Only the lines from the one containing "(491, 269) = (363, 297): brown" through the last line of the listing are to be given again, exactly as they appear.

__Given material__.
-------

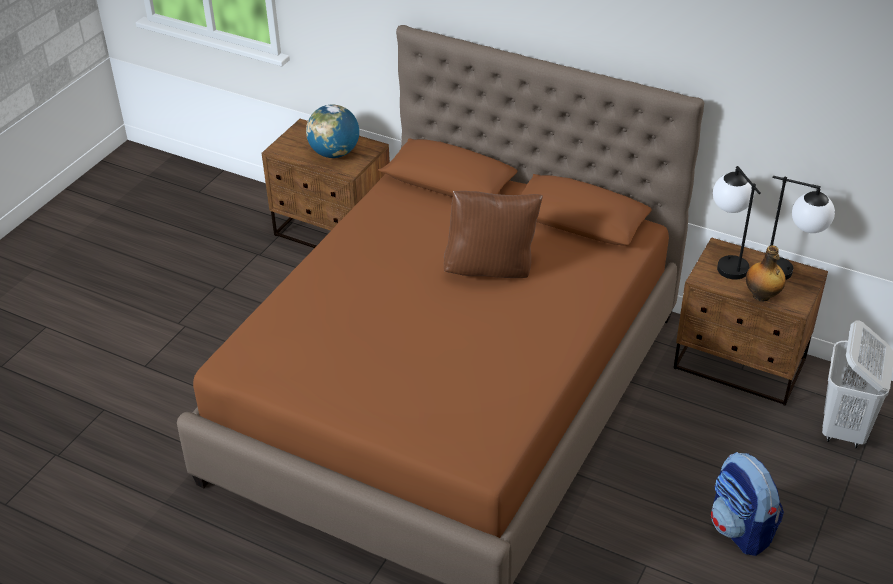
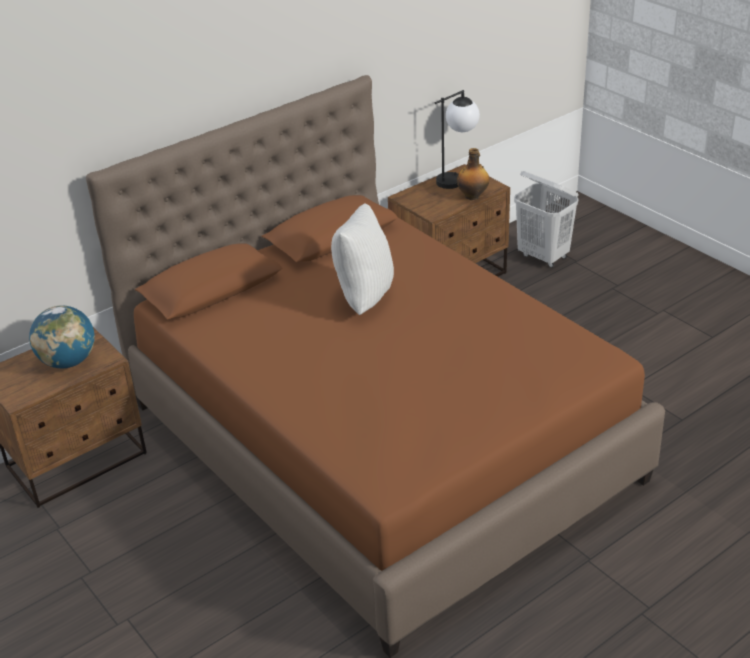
camera: 65 degrees left, 5 degrees down
(491, 269) = (363, 297): brown pillow -> white pillow
(726, 261) = (422, 198): table lamp -> none
(741, 529) = (615, 332): backpack -> none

-------

__Solution to this problem__.
(491, 269) = (363, 297): brown pillow -> white pillow
(726, 261) = (422, 198): table lamp -> none
(741, 529) = (615, 332): backpack -> none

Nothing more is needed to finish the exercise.